**EXERCISE:** List every person named in the excerpted text below.

It’s odd that music and the plastic arts are always paired up in terms of stylistic designations—the relationship between music and literary movements has always struck me as both temporally and intellectually closer. Then again, music is pretty odd all by itself, so what’s the use of getting worked up about it at this late date, right? So make a frame out of your fingers and see what you see—Gehry or Grand Theft Auto?

Les lignes, les couleurs, les sons deviennent vagues

Régine Crespin died on Wednesday—with the passing of Beverly Sills, that makes two representative national heroines in one week. Crespin didn’t have nearly as high a profile on this side of the Atlantic, but this committed Francophile was in awe of her unfailingly elegant tone and her absolutely effortless way with the language. This is a 1964 performance of Fauré’s “Soir,” a lovely object lesson in rich, intimate mélodie singing.

**DATA PROVIDED:**
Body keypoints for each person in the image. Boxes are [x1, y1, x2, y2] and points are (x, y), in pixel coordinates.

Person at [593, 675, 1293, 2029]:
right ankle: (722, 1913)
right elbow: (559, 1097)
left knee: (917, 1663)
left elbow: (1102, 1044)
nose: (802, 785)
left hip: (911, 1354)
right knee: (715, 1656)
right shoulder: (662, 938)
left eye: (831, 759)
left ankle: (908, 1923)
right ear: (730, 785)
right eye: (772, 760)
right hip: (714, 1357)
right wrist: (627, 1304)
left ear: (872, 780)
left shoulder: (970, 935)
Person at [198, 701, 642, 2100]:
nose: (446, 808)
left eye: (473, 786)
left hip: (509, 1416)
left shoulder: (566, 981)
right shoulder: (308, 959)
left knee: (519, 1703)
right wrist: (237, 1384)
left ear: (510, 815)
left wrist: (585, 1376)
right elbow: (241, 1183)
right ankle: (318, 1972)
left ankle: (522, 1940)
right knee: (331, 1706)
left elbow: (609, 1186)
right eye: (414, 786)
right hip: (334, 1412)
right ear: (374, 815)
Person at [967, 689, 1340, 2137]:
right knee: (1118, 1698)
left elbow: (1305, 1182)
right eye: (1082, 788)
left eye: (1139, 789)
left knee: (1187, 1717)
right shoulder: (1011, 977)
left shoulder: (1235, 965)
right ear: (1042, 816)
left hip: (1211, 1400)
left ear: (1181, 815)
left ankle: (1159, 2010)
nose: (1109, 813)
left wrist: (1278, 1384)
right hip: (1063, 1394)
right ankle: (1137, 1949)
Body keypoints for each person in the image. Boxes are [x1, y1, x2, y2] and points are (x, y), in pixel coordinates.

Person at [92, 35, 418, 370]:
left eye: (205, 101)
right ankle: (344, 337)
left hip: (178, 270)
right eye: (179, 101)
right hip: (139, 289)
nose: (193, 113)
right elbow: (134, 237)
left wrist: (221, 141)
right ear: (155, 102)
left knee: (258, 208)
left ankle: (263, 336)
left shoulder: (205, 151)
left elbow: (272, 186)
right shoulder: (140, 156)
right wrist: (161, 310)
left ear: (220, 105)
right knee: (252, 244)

**ANSWER SPACE:**
Gehry
Régine Crespin
Beverly Sills
Fauré